Roberts’ approach is also ill-equipped for future controversies. Embryo experimentation by a state would presumably be allowed by his deference to state power, and congressional regulation or prohibition of it might even be invalidated by a Roberts Court.

After all, Rehnquist's approach proved ineffective in addressing the “right-to-die” issue, which was first presented to the Court in Cruzan v. Director, Missouri Dep't of Health (1990). Nancy Cruzan was in a “persistent vegetative state,” and her own parents wanted to cut off life support.

Rehnquist, true to form, deferred entirely to the State of Missouri in a decision that appeared to save Nancy Cruzan's life.

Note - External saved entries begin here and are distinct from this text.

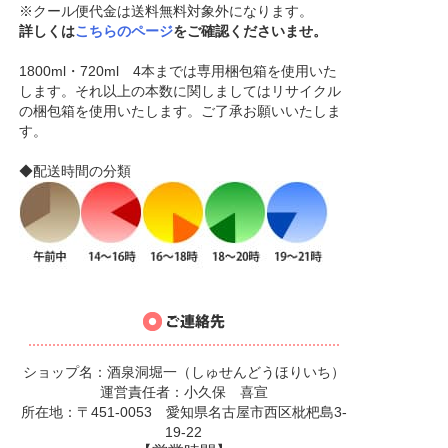
※クール便代金は送料無料対象外になります。
詳しくは
こちらのページ
をご確認くださいませ。
1800ml・720ml 4本までは専用梱包箱を使用いた
します。それ以上の本数に関しましてはリサイクル
の梱包箱を使用いたします。ご了承お願いいたしま
す。
◆配送時間の分類
ショップ名：酒泉洞堀一（しゅせんどうほりいち）
運営責任者：小久保 喜宣
所在地：〒451-0053 愛知県名古屋市西区枇杷島3-
19-22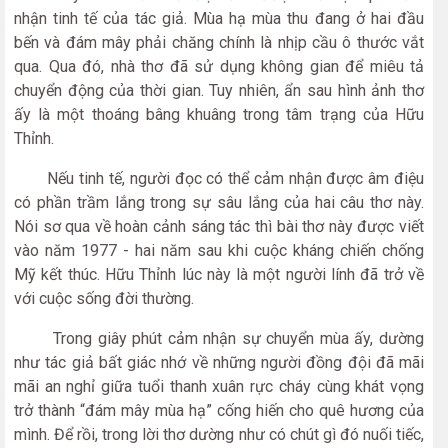
nhận tinh tế của tác giả. Mùa hạ mùa thu đang ở hai đầu
bến và đám mây phải chăng chính là nhịp cầu ô thước vắt
qua. Qua đó, nhà thơ đã sử dụng không gian để miêu tả
chuyển động của thời gian. Tuy nhiên, ẩn sau hình ảnh thơ
ấy là một thoáng bâng khuâng trong tâm trạng của Hữu
Thỉnh.
Nếu tinh tế, người đọc có thể cảm nhận được âm điệu
có phần trầm lắng trong sự sâu lắng của hai câu thơ này.
Nói sơ qua về hoàn cảnh sáng tác thì bài thơ này được viết
vào năm 1977 - hai năm sau khi cuộc kháng chiến chống
Mỹ kết thúc. Hữu Thỉnh lúc này là một người lính đã trở về
với cuộc sống đời thường.
Trong giây phút cảm nhận sự chuyển mùa ấy, dường
như tác giả bất giác nhớ về những người đồng đội đã mãi
mãi an nghỉ giữa tuổi thanh xuân rực cháy cùng khát vọng
trở thành “đám mây mùa hạ” cống hiến cho quê hương của
mình. Để rồi, trong lời thơ dường như có chút gì đó nuối tiếc,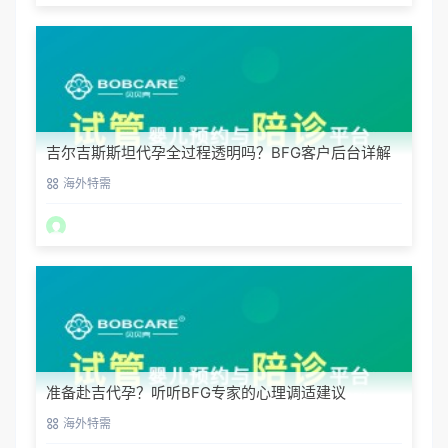
吉尔吉斯斯坦代孕全过程透明吗？BFG客户后台详解
海外特需
准备赴吉代孕？听听BFG专家的心理调适建议
海外特需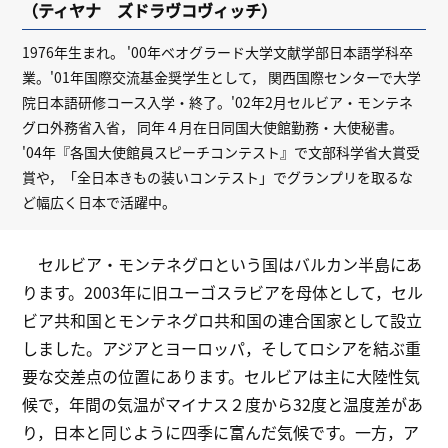
（ティヤナ ズドラヴコヴィッチ）
1976年生まれ。 '00年ベオグラード大学文献学部日本語学科卒
業。'01年国際交流基金奨学生として， 関西国際センターで大学
院日本語研修コース入学・終了。'02年2月セルビア・モンテネ
グロ外務省入省， 同年４月在日同国大使館勤務・大使秘書。
'04年『各国大使館員スピーチコンテスト』で文部科学省大賞受
賞や，「全日本きもの装いコンテスト」でグランプリを取るな
ど幅広く日本で活躍中。
セルビア・モンテネグロという国はバルカン半島にあ
ります。2003年に旧ユーゴスラビアを母体として，セル
ビア共和国とモンテネグロ共和国の連合国家として設立
しました。アジアとヨーロッパ，そしてロシアを結ぶ重
要な交差点の位置にあります。セルビアは主に大陸性気
候で，年間の気温がマイナス２度から32度と温度差があ
り，日本と同じように四季に富んだ気候です。一方，ア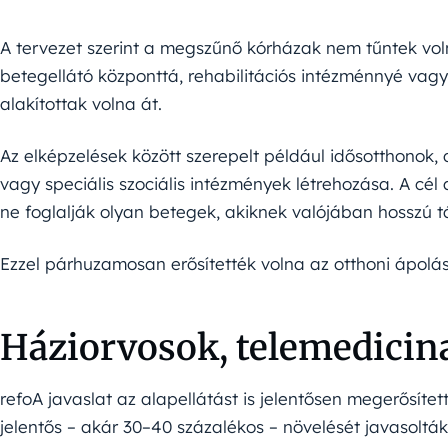
A tervezet szerint a megszűnő kórházak nem tűntek voln
betegellátó központtá, rehabilitációs intézménnyé vagy 
alakítottak volna át.
Az elképzelések között szerepelt például idősotthonok,
vagy speciális szociális intézmények létrehozása. A cél 
ne foglalják olyan betegek, akiknek valójában hosszú 
Ezzel párhuzamosan erősítették volna az otthoni ápolás 
Háziorvosok, telemedicin
refoA javaslat az alapellátást is jelentősen megerősíte
jelentős – akár 30–40 százalékos – növelését javasoltá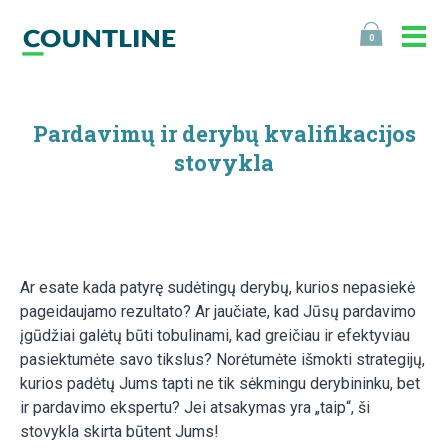
0
Pardavimų ir derybų kvalifikacijos
stovykla
Ar esate kada patyrę sudėtingų derybų, kurios nepasiekė
pageidaujamo rezultato? Ar jaučiate, kad Jūsų pardavimo
įgūdžiai galėtų būti tobulinami, kad greičiau ir efektyviau
pasiektumėte savo tikslus? Norėtumėte išmokti strategijų,
kurios padėtų Jums tapti ne tik sėkmingu derybininku, bet
ir pardavimo ekspertu? Jei atsakymas yra „taip“, ši
stovykla skirta būtent Jums!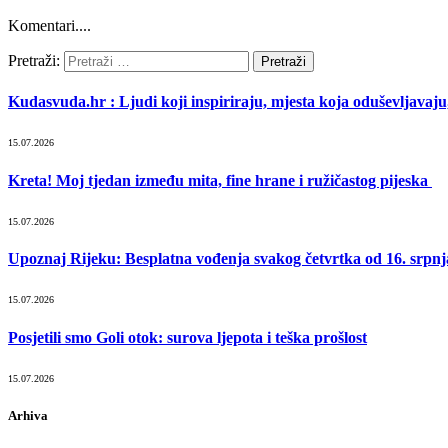
Komentari....
Pretraži:
Kudasvuda.hr : Ljudi koji inspiriraju, mjesta koja oduševljavaju, 
15.07.2026
Kreta! Moj tjedan između mita, fine hrane i ružičastog pijeska
15.07.2026
Upoznaj Rijeku: Besplatna vođenja svakog četvrtka od 16. srpnj
15.07.2026
Posjetili smo Goli otok: surova ljepota i teška prošlost
15.07.2026
Arhiva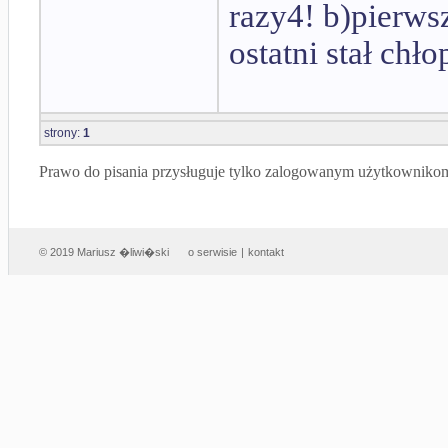
razy4! b)pierwsz
ostatni stał chł
strony:
1
Prawo do pisania przysługuje tylko zalogowanym użytkowniko
© 2019 Mariusz �liwi�ski
o serwisie
|
kontakt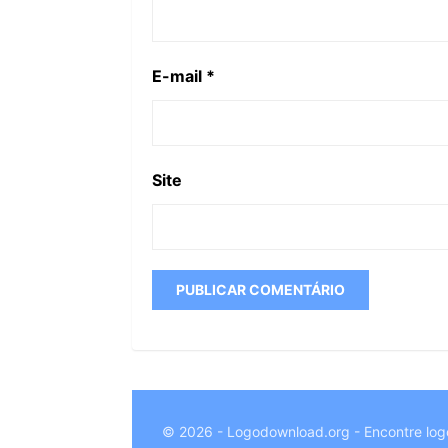
E-mail
*
Site
© 2026 - Logodownload.org - Encontre log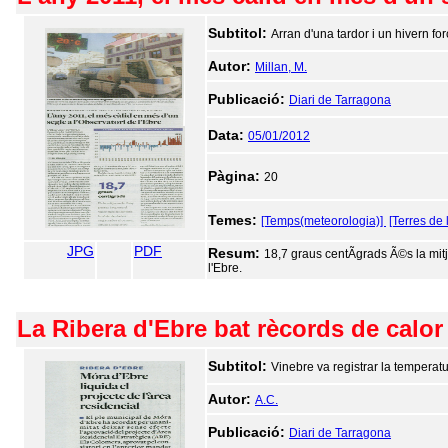
Subtitol:
Arran d'una tardor i un hivern fo
Autor:
Millan, M.
Publicació:
Diari de Tarragona
Data:
05/01/2012
Pàgina:
20
Temes:
[Temps(meteorologia)]
[Terres de 
JPG
PDF
Resum:
18,7 graus centÃ­grads Ã©s la mitj
l'Ebre.
La Ribera d'Ebre bat rècords de calor
Subtitol:
Vinebre va registrar la temperat
Autor:
A.C.
Publicació:
Diari de Tarragona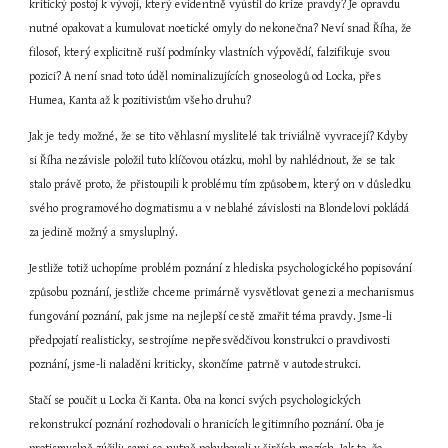
kritický postoj k vývoji, který evidentně vyústil do krize pravdy? Je opravdu 
nutné opakovat a kumulovat noetické omyly do nekonečna? Neví snad Říha, že 
filosof, který explicitně ruší podmínky vlastních výpovědí, falzifikuje svou 
pozici? A není snad toto úděl nominalizujících gnoseologů od Locka, přes 
Humea, Kanta až k pozitivistům všeho druhu?
Jak je tedy možné, že se tito věhlasní myslitelé tak triviálně vyvracejí? Kdyby 
si Říha nezávisle položil tuto klíčovou otázku, mohl by nahlédnout, že se tak 
stalo právě proto, že přistoupili k problému tím způsobem, který on v důsledku 
svého programového dogmatismu a v neblahé závislosti na Blondelovi pokládá 
za jedině možný a smysluplný.
Jestliže totiž uchopíme problém poznání z hlediska psychologického popisování 
způsobu poznání, jestliže chceme primárně vysvětlovat genezi a mechanismus 
fungování poznání, pak jsme na nejlepší cestě zmařit téma pravdy. Jsme-li 
předpojatí realisticky, sestrojíme nepřesvědčivou konstrukci o pravdivosti 
poznání, jsme-li naladěni kriticky, skončíme patrně v autodestrukci.
Stačí se poučit u Locka či Kanta. Oba na konci svých psychologických 
rekonstrukcí poznání rozhodovali o hranicích legitimního poznání. Oba je 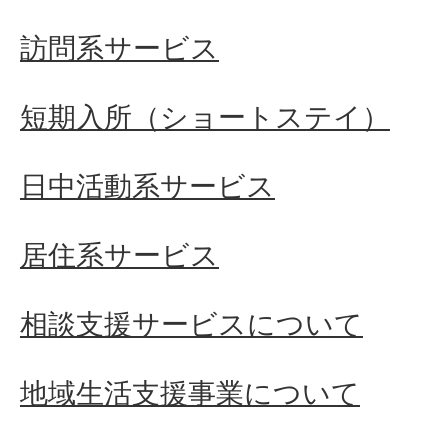
訪問系サービス
短期入所（ショートステイ）
日中活動系サービス
居住系サービス
相談支援サービスについて
地域生活支援事業について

But subsequent events illustrated how worthless that approach was.

Within months, a Missouri court authorized the termination of Nancy's life, and a few years later Nancy Cruzan's father then took his own life, too.

By deferring to state courts, Rehnquist's federalism left federal courts helpless to save the healthy Terri Schiavo from a court-ordered termination of her life despite her parents’ attempts to save it. Not even a special Act of Congress could compel the courts to bring justice, under Rehnquist's approach, to a woman who had been denied therapy for years.

Judicial deference to states makes even less sense for illegal immigration, as one state's permissiveness opens the door for illegals to enter every other state. Rehnquist deferred to the Executive Department in agreeing in Hamdi v. Rumsfeld (2004) that Hamdi, an enemy combatant captured in Afghanistan, had a right to American citizenship simply by having been born on American soil.

Traditionally, mere birth of an individual on American soil has not alone conferred citizenship, just as it does not for the offspring of foreign diplomats stationed here. Millions of descendants of illegal aliens could insist on citizenship as “anchor babies” if birthplace alone sufficed, and thereby encourage more illegal entries.

But Rehnquist allowed Hamdi to assert citizenship because he was “[b]orn an American citizen in Louisiana in 1980” to Saudi Arabian parents who subsequently returned to their homeland. Dissenting, Justice Scalia accurately called Hamdi a “presumed citizen” rather than an actual one.

Free political speech, including the Internet, is another issue of growing significance that also fares badly under the Rehnquist-Roberts view. Rehnquist supports congressional restrictions on campaign speech and donations, citing his mentor Justice Jackson and the ultimate icon against morality in law, Oliver Wendell Holmes.

Justice Holmes, like Roberts, was Harvard-educated and idealistic in his youth. But Holmes went down the dead-end road of judging without morality, leading him to affirm the forced sterilization by Virginia of a woman because she had an IQ lower than average.

“Three generations of imbeciles are enough,” Holmes bellowed in triumph of his amoral form of justice, Buck v. Bell (1927).

It is not a call for judicial activism to recognize that morality is an essential element of law and necessary both to persuade and to stop inevitable transgressions. America can ill afford to be led down the road of amoral judging as we confront the future “Buck v. Bell” issues of embryo manipulation, “right to die,” and same-sex “marriage.”

As Bob Dylan famously sung, “The times they are a-changing.” Since Roberts is at best a throwback to Rehnquist's and Holmes’ approach of judging without morality, Roberts could become an obstacle rather than an ally to pro-family causes in the future.

Andy Schlafly is general counsel to the Association of American Physicians and Surgeons, founded in 1943.